Purpose: To evaluate the short-term protective effects of oestradiol against damages because of oxidative stress in human lens epithelial cells (LECs).
Methods: The central zone of human lens epithelium was obtained from the cataract surgery and cultured in MEM culture medium. These cultured LECs were treated with 17beta-oestradiol for varying time intervals from 1 to 5 min followed by treatment with H(2)O(2) (5 x 10(-6) M) in the culture medium. Catalase activity was measured to access the oxidative stress levels.

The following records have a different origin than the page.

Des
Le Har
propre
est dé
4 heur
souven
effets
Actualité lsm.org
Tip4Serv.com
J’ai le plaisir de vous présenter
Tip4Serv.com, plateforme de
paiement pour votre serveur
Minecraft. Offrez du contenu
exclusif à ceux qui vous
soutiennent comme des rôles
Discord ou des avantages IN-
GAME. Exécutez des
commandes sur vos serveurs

Results: LECs exposed to H(2)O(2) (5 x 10(-6) M) showed a fourfold increase in catalase activity (407.03+/-89.11 U/microg protein) after 6 h when compared to cultured unexposed LECs (97.124+/-9.4 U/microg protein). When the cultured LECs were treated with oestradiol (5 x 10(-8) M) before H(2)O(2) treatment, the increase in catalase activity was inhibited, whereas simultaneous and post-treatments showed no effect. The catalase activity of LECs pretreated with oestradiol for 1, 2, 3, and 5 min was 259.92+/-18.37, 200.24+/-14.39, 140.50+/-19.83, and 110.01+/-14.66, respectively (P<0.0001).
Conclusion: Antioxidative enzymes are synthesized in response to the oxidative stress signal. Upon treatment with oestrogen catalase is not synthesized. The pretreatment time of oestrogen required for its antioxidative effect can be seen within 5 min indicating non-genomic mode of action of oestrogen.